Not surprisingly, it has its effect on emissions as well – as a sufficient decoupling of emissions from economic activity has not happened yet. According to the Climate Transparency Report 2022, published on 20 October, total energy-related CO2 emissions dropped by 4.9% in 2020 only to increase again by 5.9% in 2021.

This rebound can be observed also on a sectoral level. For example, power sector is responsible for 40% of the energy-related CO2 emissions in the G20 in order to generate electricity. Electricity use is expected to grow worldwide every year, both to provide energy to the nearly one billion people without access to electricity, and to electrify transport, buildings and industry. Emissions from electricity generations have jumped by 7.1% in 2021 after a decrease of 2.8% the year before. Per capita, emissions reduced by 3% between 2015 and 2019.

Yet, the strong increase of emissions demonstrates that renewables – though they have been expanded significantly over the last ten years – have not grown strong enough to balance the increase in electricity consumption. The increase of renewable energy in the power mix, in the last years has been mainly driven by wind and solar. However, the economic recovery in 2021 was mainly carried by fossil fuels leading to this strong rebound of emissions. The upward trend for share of renewables in the power sector slowed down during the pandemic, staying at 28% of the power mix in 2020 and 2021. At the same time, the downward trend of fossils also slowed down, staying at 60% of the electricity generation mix in 2020 and 2021.
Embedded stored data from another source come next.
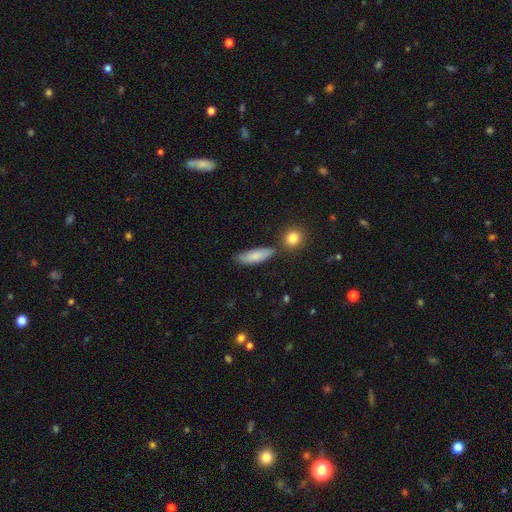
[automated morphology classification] A smooth galaxy with no disk features (81%) that is in between round and cigar-shaped (57%). Merging: none (73%).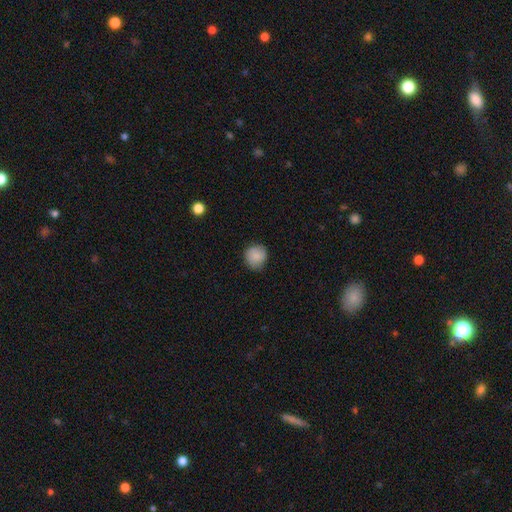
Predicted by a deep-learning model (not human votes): Overall: smooth (84%). How rounded: round (87%). Merging: none (78%).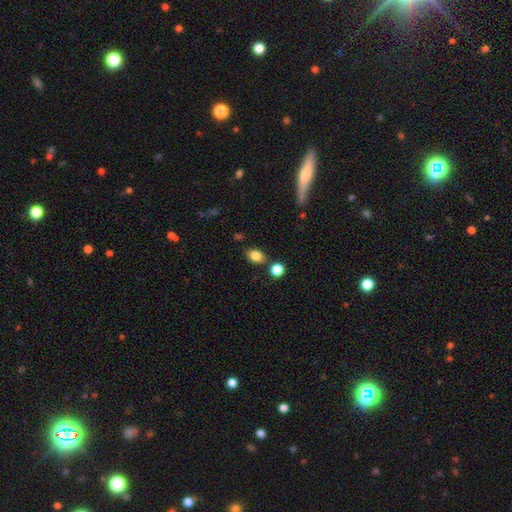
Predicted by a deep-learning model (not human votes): A smooth galaxy with no disk features (83%) that is in between round and cigar-shaped (71%).

Vote fractions:
- Smooth or featured? smooth: 83% / star or artifact: 10% / featured or disk: 7%
- How rounded? in between: 71% / round: 27% / cigar-shaped: 1%
- Merging? none: 80% / minor disturbance: 10% / merger: 7% / major disturbance: 3%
Other than the power sector, per capita emissions in the transport sector had grown by 6% between 2015 and 2019. They also fell sharply in 2020 by 11.5% – only to climb back up in 2021 by 7.7%. In China and Turkey, they even exceeded pre-pandemic levels.

It seems possible that business travel by air, which was expected to experience above average growth rates, might not grow strongly or at all as many companies and employees have experience the lower cost and time saving of online meetings. Whether this is a structural behavioural shift is not yet clear. Indications in 2022 show, however, that on average, mobility will increase further to above pre-pandemic levels.
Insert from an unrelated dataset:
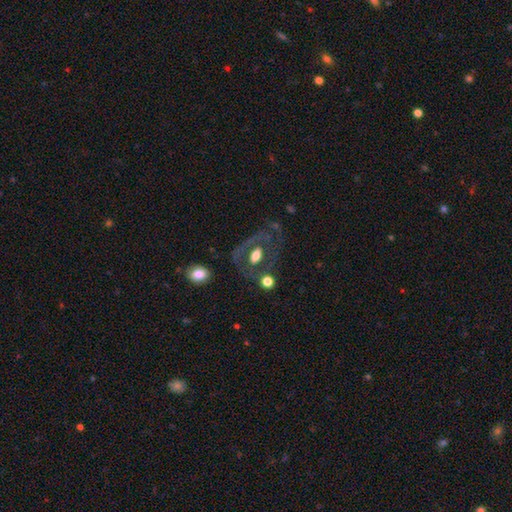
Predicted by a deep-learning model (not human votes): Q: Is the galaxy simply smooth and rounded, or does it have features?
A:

What does this tell us for the general emissions trends – will the rebound be limited, and emissions stay on the plateau we have seen in 2018?
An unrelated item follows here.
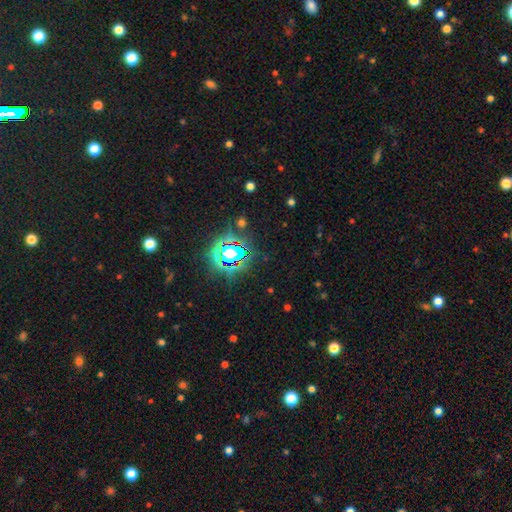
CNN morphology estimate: star or artifact 80%, smooth 12%, featured or disk 7%.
According to a recent forecast by the International Energy Agency that global CO2 emissions from fossil fuel combustion are expected to grow by just under 1% in 2022 as a strong expansion of renewables and electric vehicles prevents a much sharper rise (Link). Yet, we are beyond the time when one could take the near plateauing of emissions as a positive sign. According to the UNFCCC 2022 Nationally Determined Contributions Synthesis Report (Link), the combined climate pledges of 193 Parties under the Paris Agreement could put the world on track for around 2.5 degrees Celsius of warming by the end of the century – this is far from the long term temperature goal of the Paris Agreement.